What is being asked: Write out the full set of records exactly. Any pictures in them do not belong in the copy.

Extracted records:
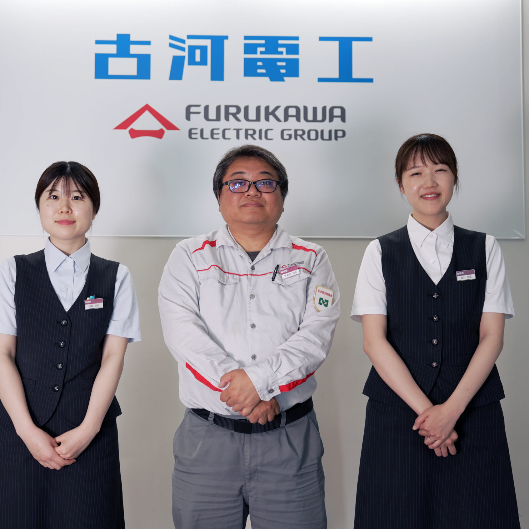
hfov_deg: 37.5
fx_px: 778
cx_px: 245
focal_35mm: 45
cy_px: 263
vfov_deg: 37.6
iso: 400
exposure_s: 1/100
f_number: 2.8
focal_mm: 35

Result of the task:
hfov_deg: 37.5
fx_px: 778
cx_px: 245
focal_35mm: 45
cy_px: 263
vfov_deg: 37.6
iso: 400
exposure_s: 1/100
f_number: 2.8
focal_mm: 35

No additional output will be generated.